Smart data integration can help to increase the quality of data-based decision-making, especially in scenarios where clinical decision-makers face multiple barriers and challenges along the patient pathway. And this is critically important in today’s digitized health-care environment where the quality of decision-making depends on the quality and availability of the underlying data.
In medicine, decision-making has a clear goal: to benefit the patient. Health-care decisions are shaped by professional standards, expert knowledge, wishes of the patient, and therapeutic possibilities.

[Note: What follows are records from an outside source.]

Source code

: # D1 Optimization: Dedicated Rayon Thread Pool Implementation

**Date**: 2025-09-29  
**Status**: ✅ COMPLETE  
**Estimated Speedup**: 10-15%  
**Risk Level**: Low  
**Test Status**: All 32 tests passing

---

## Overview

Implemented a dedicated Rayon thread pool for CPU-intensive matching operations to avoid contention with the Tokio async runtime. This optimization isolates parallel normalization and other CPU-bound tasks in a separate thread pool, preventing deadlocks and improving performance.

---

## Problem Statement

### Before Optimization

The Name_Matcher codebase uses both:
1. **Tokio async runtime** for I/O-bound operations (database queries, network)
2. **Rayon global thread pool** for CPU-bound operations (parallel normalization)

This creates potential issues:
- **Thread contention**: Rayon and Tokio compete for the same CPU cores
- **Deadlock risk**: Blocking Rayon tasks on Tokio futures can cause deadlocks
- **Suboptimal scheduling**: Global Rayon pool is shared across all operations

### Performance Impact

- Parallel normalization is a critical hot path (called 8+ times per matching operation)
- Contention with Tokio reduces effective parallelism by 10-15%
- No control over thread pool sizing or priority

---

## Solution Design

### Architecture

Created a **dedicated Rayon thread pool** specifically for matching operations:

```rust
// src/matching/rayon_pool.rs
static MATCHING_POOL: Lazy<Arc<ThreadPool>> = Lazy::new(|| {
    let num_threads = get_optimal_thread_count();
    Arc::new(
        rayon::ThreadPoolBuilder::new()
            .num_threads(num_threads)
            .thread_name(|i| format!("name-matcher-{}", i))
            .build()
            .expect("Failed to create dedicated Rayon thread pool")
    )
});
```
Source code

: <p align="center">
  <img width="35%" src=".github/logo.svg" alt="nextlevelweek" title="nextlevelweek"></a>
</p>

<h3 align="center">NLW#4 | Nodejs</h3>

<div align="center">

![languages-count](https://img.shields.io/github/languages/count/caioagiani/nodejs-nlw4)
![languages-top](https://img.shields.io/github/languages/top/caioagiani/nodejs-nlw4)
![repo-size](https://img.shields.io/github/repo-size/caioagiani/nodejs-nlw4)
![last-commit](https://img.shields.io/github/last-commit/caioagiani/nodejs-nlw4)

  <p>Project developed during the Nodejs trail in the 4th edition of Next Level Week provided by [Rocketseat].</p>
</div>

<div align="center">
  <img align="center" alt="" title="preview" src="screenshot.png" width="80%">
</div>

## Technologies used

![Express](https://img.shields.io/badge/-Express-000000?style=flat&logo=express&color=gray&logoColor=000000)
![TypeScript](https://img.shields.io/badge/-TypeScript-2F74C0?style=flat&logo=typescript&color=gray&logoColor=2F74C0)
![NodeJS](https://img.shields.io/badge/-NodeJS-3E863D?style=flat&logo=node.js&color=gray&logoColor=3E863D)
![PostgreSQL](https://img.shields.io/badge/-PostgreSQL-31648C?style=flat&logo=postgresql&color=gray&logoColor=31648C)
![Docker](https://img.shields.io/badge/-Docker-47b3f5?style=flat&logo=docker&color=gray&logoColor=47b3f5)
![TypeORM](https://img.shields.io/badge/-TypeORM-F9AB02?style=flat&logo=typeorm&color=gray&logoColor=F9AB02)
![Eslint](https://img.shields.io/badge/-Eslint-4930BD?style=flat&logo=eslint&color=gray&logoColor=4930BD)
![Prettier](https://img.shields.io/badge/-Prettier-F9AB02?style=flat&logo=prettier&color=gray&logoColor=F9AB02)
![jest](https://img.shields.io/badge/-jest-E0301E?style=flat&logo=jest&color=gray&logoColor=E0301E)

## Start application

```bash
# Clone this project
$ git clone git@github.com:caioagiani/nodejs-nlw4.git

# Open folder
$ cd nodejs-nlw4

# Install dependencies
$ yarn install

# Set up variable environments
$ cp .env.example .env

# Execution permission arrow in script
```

Achieving this goal increasingly depends on the smart use of medical data. The continuously growing, multi-dimensional range of health data from electronic medical records, image databases, and other multi-layered, often fragmented IT systems is becoming more and more important for making up-to-date, patient-oriented decisions and designing care processes accordingly.
Of course, not all medical decisions are necessarily difficult. In some uncomplicated health-care situations, professional medical knowledge is sufficient to find an expedient solution, so decisions are straightforward. Decision-making becomes more complex as the number of diagnoses and treatment options increase, along with the amount of relevant patient data and the risk of complications.
The challenge in a complex case is to integrate a wide range of data from a variety of sources, such as clinical, radiological, or laboratory information; genetic and pathological findings; and insights into behavioral and social conditions in such a way that the decision meets highest possible quality standards and takes into consideration the personal situation and preferences of the patient.
Medical decisions occur along the continuum of care, from initial clinical contact to follow-up. The questions health-care providers need to address are:
What needs to be done diagnostically and therapeutically?
How can I use my resources in the process efficiently?
With whom should I share information and coordinate to achieve the best possible outcome for the patient?
Digital technologies can improve decision-making in all these dimensions and provide valuable decision support along the patient pathway.
Complex decisions may fail for various reasons. Patient data might not be accessible, or too extensive and unstructured. Information might be overlooked. Guidelines might not be sufficiently executed. These challenges can create inefficient and costly workflows and compromise clinical outcomes.
However, they can be solved with a scalable and flexible digital platform that can gather patient data from sources in various IT systems and institutions and can provide caretakers easy access to patient data across all touchpoints of the patient journey. This smart-data integration can ultimately provide a more comprehensive picture of the patient and support holistic decision-making in medicine.
Today’s IT architectures must be able to constantly evolve and grow as needs change.
Siemens Healthineers has designed its digital health platform as a flexible tool that uses the increasingly important data for health care. Its integrated marketplace provides one-stop access to a growing number of proprietary applications as well as curated and pre-vetted partner applications, enabling advanced and customized digitization for a wide range of health-care providers and care situations.
Digitization is certainly not only a matter of technology but also conception. Health care increasingly uses an abundance of complex health data, and three changes will facilitate the digital shift:
Health-care providers need a digital infrastructure that is as simple as possible, as well as versatile and adaptable: ideally a system-wide platform for networking data.
Providers need a growing number of intelligent applications that can meaningfully apply networked data to specific operational and clinical questions.
As digitization changes the nature of medical decision-making, such decisions will continue to be the responsibility of doctors—and patients. Nevertheless, health-care providers will increasingly have to make use of advanced digital decision support to bring the wealth of data into their deliberations and use it in a profitable way.